(EXERCISE OBJECTIVE):
Please reproduce the essay on writing courses between "Such arguments invoke" and "(e.g., producing websites).", inclusive, swapping "technologies" for "tools" wherever it appears.

━━━ TEXT BLOCK ━━━

Such arguments invoke the same “discourse of student need” as previous arguments justifying composition courses, merely updating what that need is thought to be that is to be met, on the basis of changes to communication technologies and the range of audiences to whom it is imagined students will aim to “communicate effectively” in the current century. Thus, in addition to transmitting the skills of using conventional technologies of academic writing (paper and pen, or word processing software), it is argued that we must now transmit skills in writing using other technologies and taking other forms (e.g., producing websites).
The global spread of English and the continued dominance of English-only monolingualist ideology has kept comparable arguments for extending the range of languages in which students learn to write to a minimum. Instead, most commonly, English itself is identified as having achieved the status of the global lingua franca, and this is used to justify the transmission of knowledge of English worldwide to facilitate the worldwide transmission of knowledge (Guardiano et al. 2007). Granted, there remains a strong tradition in language education advocating some form of multilingualism—often conflated with plurilingualism or translingualism—as an alternative means of allowing for that same worldwide communication of knowledge (see (Cameron 2002; Dor 2004; Flores 2013; Ganahl 2001; Kubota 2016; Kramsch 1998)). What aligns all such arguments with those advocating the extension of the range of writing technologies to be taught is their treatment of languages, and language skills, no less than writing technologies, as commodities to be transmitted: (global) English, or Standard Written English, or a combination of English and other languages and skill in translating between and among them.
In the remainder of this essay, I focus on those arguments concerning language insofar as they betray the ideological character of the claims being made and, thereby, the weaknesses on which a pedagogy combatting that ideology can be directed. Specifically, against a view of (written) language as, ideally, a smooth, friction-free conduit for the communication of ideas and knowledge, exemplified by the insistent focus on clarity of expression in writing (Barnard 2010), the study of writing and its teaching demonstrates the necessity of readers’ and writers’ labor to the ongoing production and revision of language. For language, rather than existing prior to writing as an environment that writers merely write (with)in, is the ongoing outcome of writers’ labor: that which they write, and rewrite, with every stroke of the pen or keyboard (as do speakers with every utterance). Thus writers are responsible for the ongoing production and revision of language. Writing courses, then, rather than being understood as a means to remediate writers, can instead be understood as providing occasions for the remediation of language, a task that, of course, never ends insofar as the human condition itself is an ongoing outcome of such labor. However, this shift in the conception of writing courses requires a rethinking of key terms in writing and pedagogy: transfer, translation, and transmission, as well as, of course, language and writing itself.

━━━ DATA EXTRACT ━━━

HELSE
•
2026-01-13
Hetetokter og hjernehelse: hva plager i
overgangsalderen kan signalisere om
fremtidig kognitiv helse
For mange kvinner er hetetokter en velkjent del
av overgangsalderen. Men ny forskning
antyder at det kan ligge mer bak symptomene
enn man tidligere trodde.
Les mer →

━━━

(EXERCISE RESPONSE):
Such arguments invoke the same “discourse of student need” as previous arguments justifying composition courses, merely updating what that need is thought to be that is to be met, on the basis of changes to communication tools and the range of audiences to whom it is imagined students will aim to “communicate effectively” in the current century. Thus, in addition to transmitting the skills of using conventional tools of academic writing (paper and pen, or word processing software), it is argued that we must now transmit skills in writing using other tools and taking other forms (e.g., producing websites).